## Work task
Write the next part of the White Sox–Astros World Series Game 2 recap below, picking up right after its last sentence.

## Selected passage
Start of Block
October 23, World Series Game 2, vs. Houston

Sox Magic Number:
"Sox take's MLB's best road record to Houston."

Short Take:  A game so good, the 18th Grand Slam in World Series history is only the 2nd most important homer hit;  Sox and Astros battle back and forth before Houston's 2-run double in 9th is bested by walk-off shot by Scott Podsednik.

There are some games you just hold on to forever.  The sounds and images are burnt in your memory and you hold on to them, only to recall them in discussions with friends and eventual ancestors.  There have been a few of these games in recent White Sox history, Mike Caruso's Wrigley Field basket shot homer to sweep the Cubs in 1999, the impromptu standing ovation the Sox recieved after their improbably 7-game road sweep of the Indians and Yankees, and then the game in which Herbert Perry and Kip Wells dealt killer blows to the Tribe, or the 1993 clincher against the Mariners, the only time champagne spray and cigar smoke has filled the home locker room in New Comiskey/U.S. Cellular Field.  Game 2 of the 2005 World Series was another one of those games.

The game was a battle of crafty lefties.  The Astros sent the veteran Andy Pettitte to the mound, one of October's most decorated pitchers.  The guy has so much experience, Fox was able to make a meaningful stat just out of his career appearances in Game Twos.  On the hill for the Sox was Mark Buehrle, Mr. U.S. Cellular Field, and a guy who entered the '05 post-season with a 1/3 of an inning under his belt.
End of Block
## Record set
Start of Block
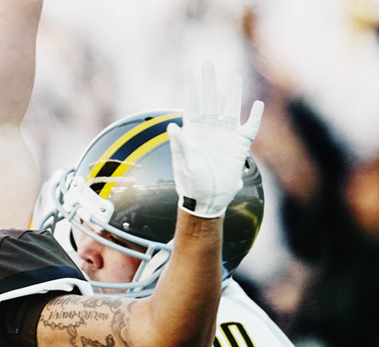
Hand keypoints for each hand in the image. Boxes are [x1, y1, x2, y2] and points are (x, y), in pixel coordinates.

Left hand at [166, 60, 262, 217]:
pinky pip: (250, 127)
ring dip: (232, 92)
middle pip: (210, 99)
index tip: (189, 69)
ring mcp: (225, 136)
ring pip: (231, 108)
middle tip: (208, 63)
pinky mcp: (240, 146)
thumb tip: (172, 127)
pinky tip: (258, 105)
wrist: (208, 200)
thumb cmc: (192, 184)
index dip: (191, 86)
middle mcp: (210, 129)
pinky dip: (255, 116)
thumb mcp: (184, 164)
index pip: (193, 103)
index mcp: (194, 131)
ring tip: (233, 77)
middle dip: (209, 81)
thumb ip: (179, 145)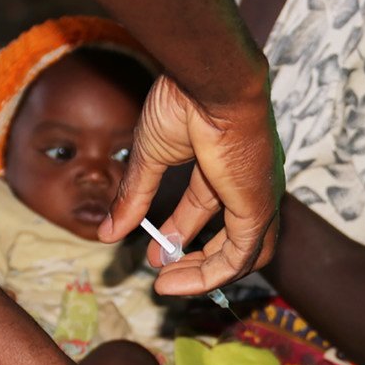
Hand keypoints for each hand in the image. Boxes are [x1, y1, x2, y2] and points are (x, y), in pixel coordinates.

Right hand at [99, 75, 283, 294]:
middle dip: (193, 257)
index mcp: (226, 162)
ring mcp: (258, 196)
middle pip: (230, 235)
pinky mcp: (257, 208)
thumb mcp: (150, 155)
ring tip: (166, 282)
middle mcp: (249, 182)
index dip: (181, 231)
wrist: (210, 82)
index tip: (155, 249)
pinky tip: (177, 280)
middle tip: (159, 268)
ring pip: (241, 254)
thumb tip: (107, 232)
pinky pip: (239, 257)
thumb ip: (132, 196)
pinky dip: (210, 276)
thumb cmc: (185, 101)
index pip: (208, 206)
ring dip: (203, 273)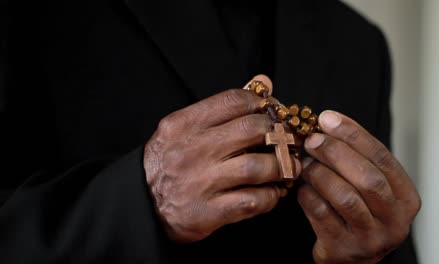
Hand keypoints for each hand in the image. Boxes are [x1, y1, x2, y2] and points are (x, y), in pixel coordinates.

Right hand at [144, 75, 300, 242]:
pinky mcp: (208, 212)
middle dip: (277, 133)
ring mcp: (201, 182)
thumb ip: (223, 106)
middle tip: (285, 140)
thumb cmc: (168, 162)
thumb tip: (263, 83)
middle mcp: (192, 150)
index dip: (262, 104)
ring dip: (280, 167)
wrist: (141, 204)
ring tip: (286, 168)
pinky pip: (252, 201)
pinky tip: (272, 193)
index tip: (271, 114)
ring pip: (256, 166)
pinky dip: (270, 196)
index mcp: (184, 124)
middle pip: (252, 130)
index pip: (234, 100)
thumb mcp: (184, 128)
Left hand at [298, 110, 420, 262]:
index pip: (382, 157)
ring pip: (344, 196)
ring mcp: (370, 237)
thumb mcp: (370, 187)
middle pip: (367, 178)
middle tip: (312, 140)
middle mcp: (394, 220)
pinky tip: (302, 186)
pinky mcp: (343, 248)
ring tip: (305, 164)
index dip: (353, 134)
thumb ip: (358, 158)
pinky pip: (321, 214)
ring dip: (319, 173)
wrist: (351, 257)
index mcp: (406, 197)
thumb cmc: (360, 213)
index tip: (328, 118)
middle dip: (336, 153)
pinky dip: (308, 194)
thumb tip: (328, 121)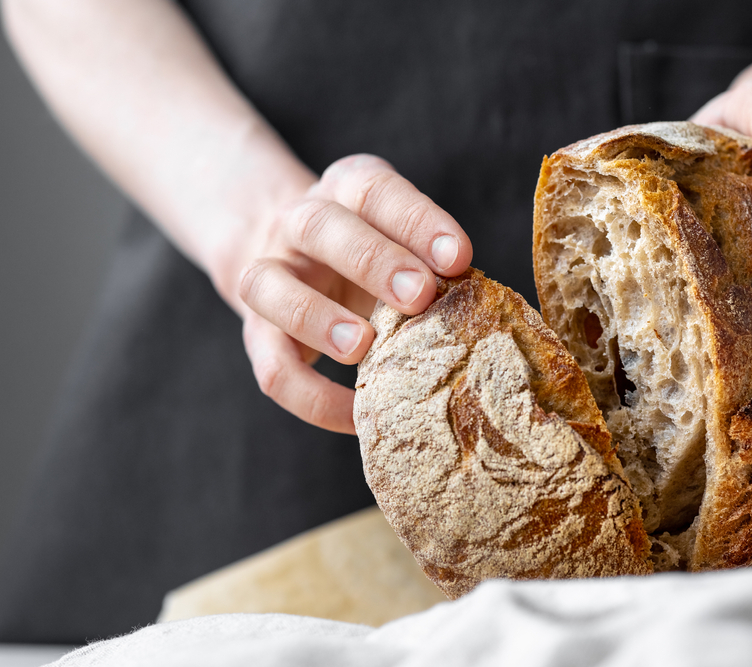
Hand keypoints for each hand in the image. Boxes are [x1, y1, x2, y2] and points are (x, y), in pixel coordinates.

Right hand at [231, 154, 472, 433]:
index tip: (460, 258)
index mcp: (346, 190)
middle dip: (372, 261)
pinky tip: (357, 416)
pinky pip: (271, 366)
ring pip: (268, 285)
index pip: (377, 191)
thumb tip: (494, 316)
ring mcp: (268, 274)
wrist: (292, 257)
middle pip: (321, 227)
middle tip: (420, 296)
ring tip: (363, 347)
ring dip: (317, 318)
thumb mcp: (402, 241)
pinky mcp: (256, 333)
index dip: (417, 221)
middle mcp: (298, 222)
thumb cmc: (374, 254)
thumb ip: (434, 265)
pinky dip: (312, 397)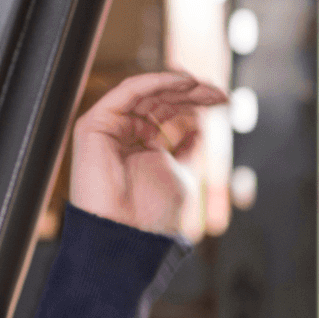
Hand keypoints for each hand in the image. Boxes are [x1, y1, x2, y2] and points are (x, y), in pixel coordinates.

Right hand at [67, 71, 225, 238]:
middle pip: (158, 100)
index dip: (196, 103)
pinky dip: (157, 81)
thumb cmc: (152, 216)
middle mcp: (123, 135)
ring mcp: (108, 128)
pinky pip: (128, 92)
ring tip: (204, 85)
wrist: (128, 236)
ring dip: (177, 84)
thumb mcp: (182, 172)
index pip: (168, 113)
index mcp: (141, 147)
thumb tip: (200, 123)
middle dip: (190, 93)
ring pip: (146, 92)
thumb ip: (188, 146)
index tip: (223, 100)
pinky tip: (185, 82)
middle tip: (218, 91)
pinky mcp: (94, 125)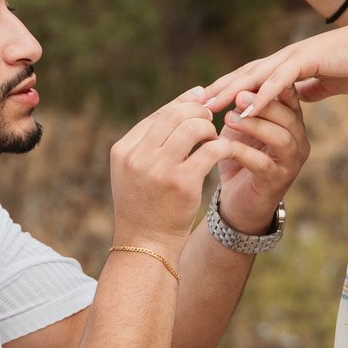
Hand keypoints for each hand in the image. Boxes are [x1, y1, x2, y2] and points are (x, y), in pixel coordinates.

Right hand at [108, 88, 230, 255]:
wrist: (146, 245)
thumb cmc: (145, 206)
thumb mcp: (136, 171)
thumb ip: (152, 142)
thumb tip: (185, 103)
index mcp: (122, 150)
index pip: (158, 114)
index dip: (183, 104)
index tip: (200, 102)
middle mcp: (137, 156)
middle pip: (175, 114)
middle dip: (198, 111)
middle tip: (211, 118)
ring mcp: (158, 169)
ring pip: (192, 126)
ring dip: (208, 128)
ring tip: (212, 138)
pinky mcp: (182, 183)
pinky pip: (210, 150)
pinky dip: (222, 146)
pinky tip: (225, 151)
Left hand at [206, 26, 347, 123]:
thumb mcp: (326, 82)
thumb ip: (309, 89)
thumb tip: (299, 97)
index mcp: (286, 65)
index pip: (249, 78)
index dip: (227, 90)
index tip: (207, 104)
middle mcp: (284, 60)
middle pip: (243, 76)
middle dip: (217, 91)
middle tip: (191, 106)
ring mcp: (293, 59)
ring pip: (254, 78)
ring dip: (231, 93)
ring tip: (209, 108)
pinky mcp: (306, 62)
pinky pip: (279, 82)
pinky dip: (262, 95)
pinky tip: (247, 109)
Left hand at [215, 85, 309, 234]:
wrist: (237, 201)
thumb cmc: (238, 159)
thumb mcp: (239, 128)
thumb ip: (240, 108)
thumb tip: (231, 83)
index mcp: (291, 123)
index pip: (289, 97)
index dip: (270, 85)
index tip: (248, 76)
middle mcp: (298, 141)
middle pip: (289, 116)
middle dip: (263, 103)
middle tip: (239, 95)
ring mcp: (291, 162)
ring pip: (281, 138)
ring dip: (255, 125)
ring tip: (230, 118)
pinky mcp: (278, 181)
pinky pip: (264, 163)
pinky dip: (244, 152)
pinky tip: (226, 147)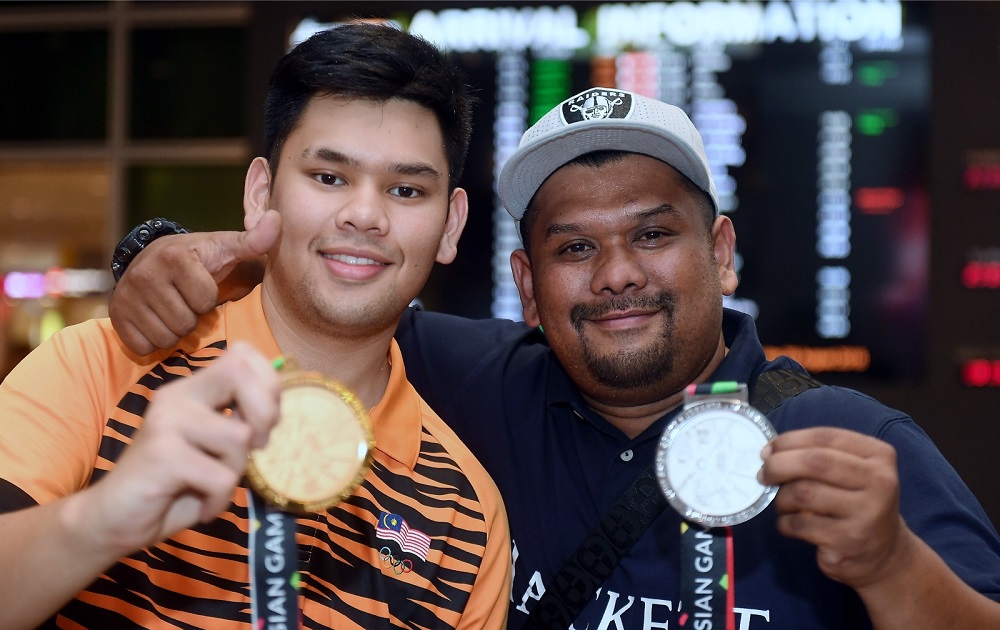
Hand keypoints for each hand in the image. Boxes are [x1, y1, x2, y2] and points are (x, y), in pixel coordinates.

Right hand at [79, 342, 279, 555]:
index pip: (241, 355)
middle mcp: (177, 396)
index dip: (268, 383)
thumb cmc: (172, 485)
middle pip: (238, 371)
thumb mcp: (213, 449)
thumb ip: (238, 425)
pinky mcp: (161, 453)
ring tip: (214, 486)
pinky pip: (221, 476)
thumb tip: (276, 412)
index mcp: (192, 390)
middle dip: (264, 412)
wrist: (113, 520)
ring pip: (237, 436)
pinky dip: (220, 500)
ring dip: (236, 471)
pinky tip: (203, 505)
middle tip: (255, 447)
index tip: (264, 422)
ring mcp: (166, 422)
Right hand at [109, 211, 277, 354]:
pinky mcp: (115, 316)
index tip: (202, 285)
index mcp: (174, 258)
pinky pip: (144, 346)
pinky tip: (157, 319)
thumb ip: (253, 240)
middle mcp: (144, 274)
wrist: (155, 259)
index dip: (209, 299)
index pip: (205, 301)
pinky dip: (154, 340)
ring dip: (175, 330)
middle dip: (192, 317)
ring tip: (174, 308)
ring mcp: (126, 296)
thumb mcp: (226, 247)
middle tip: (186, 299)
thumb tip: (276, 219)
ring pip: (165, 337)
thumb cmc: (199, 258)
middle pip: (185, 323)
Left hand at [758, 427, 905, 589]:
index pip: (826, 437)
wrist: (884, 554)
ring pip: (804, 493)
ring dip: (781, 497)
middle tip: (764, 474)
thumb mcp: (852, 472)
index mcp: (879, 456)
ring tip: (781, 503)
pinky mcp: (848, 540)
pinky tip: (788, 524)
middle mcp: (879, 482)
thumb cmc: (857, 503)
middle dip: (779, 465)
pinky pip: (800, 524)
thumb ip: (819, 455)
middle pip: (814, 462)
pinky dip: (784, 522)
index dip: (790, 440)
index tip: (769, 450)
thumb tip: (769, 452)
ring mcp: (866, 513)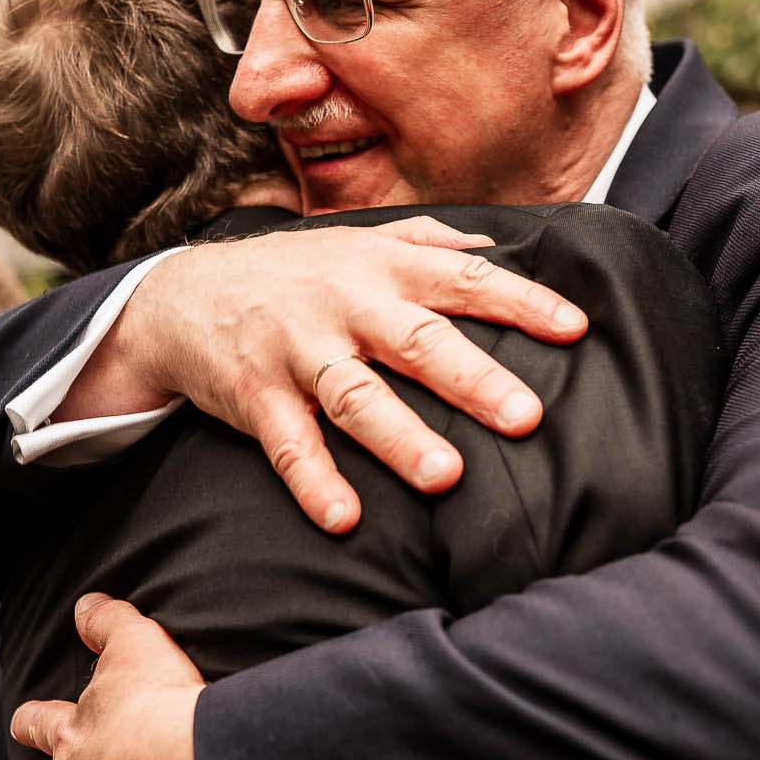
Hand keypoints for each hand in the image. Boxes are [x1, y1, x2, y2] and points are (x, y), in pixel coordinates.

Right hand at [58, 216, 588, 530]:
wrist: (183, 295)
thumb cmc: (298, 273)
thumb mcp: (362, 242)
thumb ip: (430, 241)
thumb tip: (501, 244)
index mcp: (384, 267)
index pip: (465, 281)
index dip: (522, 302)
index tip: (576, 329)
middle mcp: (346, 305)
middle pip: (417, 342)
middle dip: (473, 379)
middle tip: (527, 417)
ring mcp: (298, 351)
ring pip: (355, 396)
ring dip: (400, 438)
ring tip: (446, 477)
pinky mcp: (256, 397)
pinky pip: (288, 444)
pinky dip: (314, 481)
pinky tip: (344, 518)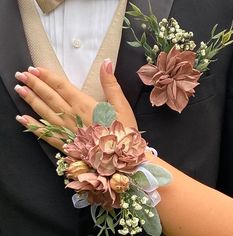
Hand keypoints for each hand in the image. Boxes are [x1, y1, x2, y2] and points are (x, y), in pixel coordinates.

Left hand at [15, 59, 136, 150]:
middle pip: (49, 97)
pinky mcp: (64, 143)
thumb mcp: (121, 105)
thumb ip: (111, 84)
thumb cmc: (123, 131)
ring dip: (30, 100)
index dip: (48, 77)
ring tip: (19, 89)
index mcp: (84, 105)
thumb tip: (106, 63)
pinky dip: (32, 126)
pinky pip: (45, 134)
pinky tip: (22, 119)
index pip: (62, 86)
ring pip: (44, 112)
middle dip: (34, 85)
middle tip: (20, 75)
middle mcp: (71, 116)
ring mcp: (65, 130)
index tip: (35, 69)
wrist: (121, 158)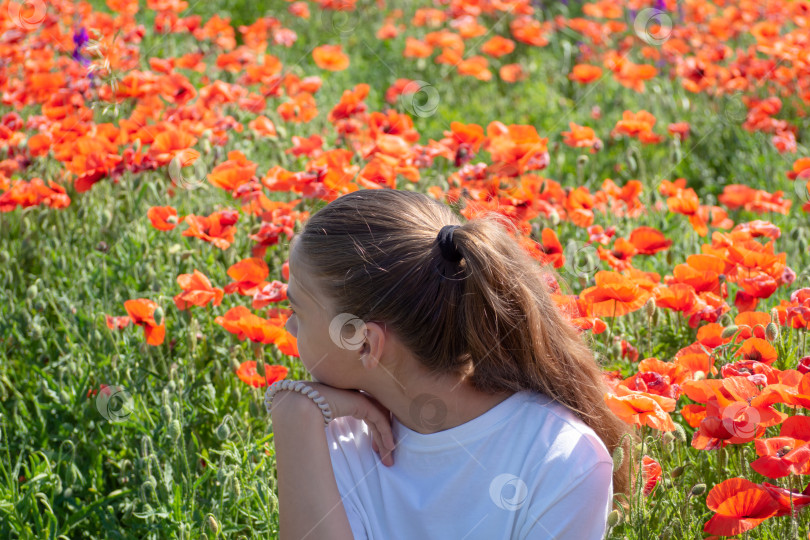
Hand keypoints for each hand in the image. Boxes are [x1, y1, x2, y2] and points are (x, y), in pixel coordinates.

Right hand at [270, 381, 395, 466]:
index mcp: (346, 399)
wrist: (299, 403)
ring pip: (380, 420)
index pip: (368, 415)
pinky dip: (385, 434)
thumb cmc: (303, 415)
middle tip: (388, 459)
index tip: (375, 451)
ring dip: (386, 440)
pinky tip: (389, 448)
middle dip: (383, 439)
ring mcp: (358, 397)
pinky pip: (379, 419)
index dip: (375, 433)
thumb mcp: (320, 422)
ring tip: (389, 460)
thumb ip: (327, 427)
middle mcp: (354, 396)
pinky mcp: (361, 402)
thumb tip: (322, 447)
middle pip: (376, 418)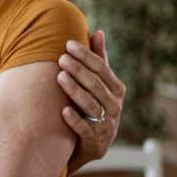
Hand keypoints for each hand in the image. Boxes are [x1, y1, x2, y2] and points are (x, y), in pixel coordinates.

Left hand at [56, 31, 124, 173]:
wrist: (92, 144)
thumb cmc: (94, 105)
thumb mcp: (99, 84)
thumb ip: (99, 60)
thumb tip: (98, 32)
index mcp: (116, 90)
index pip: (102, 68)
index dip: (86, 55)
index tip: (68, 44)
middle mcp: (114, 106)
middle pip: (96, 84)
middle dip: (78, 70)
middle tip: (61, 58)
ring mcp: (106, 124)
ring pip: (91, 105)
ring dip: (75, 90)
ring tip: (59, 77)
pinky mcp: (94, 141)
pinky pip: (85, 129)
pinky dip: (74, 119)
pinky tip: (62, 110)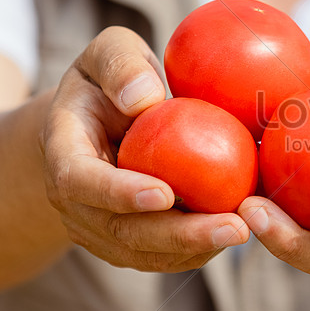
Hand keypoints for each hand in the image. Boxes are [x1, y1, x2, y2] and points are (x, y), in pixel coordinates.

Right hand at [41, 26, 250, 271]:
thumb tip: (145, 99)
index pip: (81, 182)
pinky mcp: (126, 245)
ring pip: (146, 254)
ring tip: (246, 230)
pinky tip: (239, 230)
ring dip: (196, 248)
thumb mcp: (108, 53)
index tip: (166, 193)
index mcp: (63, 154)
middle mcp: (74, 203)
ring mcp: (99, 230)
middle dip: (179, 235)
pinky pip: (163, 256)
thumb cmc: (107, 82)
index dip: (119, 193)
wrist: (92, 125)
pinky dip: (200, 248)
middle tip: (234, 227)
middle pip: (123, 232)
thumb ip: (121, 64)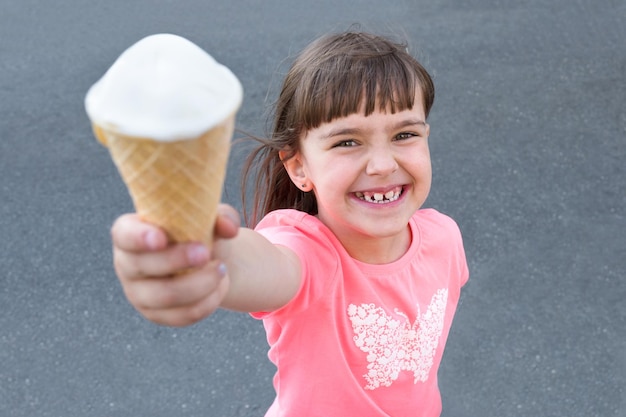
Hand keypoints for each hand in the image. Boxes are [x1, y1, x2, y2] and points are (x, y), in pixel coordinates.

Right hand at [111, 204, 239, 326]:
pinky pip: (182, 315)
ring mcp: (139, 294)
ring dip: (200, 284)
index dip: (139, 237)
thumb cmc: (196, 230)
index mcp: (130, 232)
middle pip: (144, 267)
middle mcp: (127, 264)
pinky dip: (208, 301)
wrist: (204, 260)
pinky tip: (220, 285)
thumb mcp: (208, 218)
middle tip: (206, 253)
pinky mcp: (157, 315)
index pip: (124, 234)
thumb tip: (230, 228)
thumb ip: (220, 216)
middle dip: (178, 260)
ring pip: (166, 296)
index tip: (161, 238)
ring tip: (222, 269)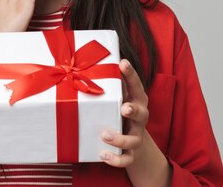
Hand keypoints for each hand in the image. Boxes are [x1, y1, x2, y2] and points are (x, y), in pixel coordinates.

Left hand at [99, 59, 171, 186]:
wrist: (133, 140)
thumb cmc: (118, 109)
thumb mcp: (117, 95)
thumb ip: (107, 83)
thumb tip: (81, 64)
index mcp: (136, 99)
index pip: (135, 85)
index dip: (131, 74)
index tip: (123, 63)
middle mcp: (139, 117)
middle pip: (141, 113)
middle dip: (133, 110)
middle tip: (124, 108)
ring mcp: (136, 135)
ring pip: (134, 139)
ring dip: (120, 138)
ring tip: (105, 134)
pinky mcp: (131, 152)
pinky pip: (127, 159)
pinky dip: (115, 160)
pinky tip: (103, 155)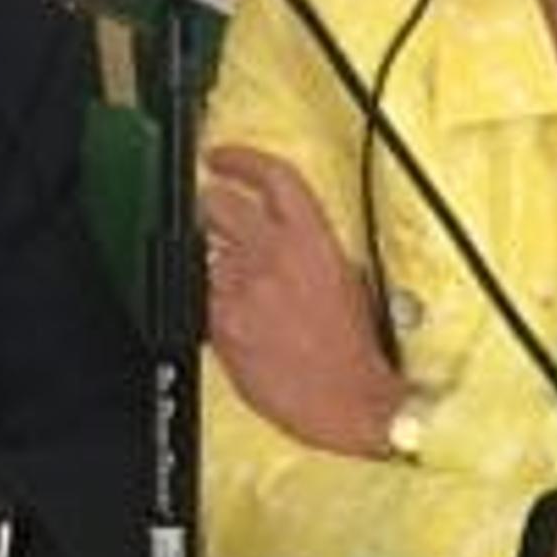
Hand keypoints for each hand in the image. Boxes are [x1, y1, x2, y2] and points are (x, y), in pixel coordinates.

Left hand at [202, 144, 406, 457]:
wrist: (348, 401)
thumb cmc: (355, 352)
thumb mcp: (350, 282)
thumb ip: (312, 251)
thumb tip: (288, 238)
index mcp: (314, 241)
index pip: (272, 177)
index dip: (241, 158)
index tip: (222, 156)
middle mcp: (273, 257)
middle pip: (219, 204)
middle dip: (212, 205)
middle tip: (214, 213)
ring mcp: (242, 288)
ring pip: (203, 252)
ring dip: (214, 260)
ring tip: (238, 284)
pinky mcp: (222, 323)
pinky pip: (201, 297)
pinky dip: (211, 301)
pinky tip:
End of Block
## Result for this task
Unlike last night, the Astros drew first blood when Morgan Ensberg lead off the 2nd inning with a solo home run to left field.  The Sox quickly came back in the bottom half of the frame.  Aaron Rowand singled and A.J. Pierzynski hit a deep fly ball to left field that eventually hit halfway up the wall.  However, Rowand was unsure of where the ball was and had to hold at first (and indeed, thought that Astros left fielder Chris Burke would have been able to make a play on the fly ball, so he headed back to first), so Pierzynski only hit a 330-foot single.  Joe Crede, however, didn't dissapoint, singling to right to score Rowand and move A.J. to third.  Juan Uribe then popped up to shallow right field, but for whatever reason, nerves or the rain, Craig Biggio misplayed Uribe's pop-up, dropping it and allowing A.J. to score the go-ahead run.  Jason Lane, however, was able to force out Crede at second, and though Juan did swipe 2nd base, Scott Podsednik grounded out to end the inning.

The Astros came right back.  Willy Taveras, the only guy who seemingly decided to show up for the Astros, started the rally with a 1-out triple and came around to score on a sac fly by Lance Berkman and again, the game was tied.  Pettitte and Buehrle continued to battle each other and the elements, until the 5th, when Brad Ausmus lead off the inning with a double to left field.  After 2 quick outs, it seemed like Buehrle could get the Astros to strand another runner in scoring position, and was able to get Willy Taveras to hit a playable ground ball on the infield, but the cold, wet conditions slowed the ball up just enough that neither Joe Crede or Juan Uribe could make a play on the ball and the speedy Houston centerfield continued the inning for Berkman, who laced a double just inside the the left field line.  Ausmus scored easily and Taveras scored, partially due to his speed, but also due to the fact that Podsednik could not pick the ball up cleanly in left.  4-2 Astros.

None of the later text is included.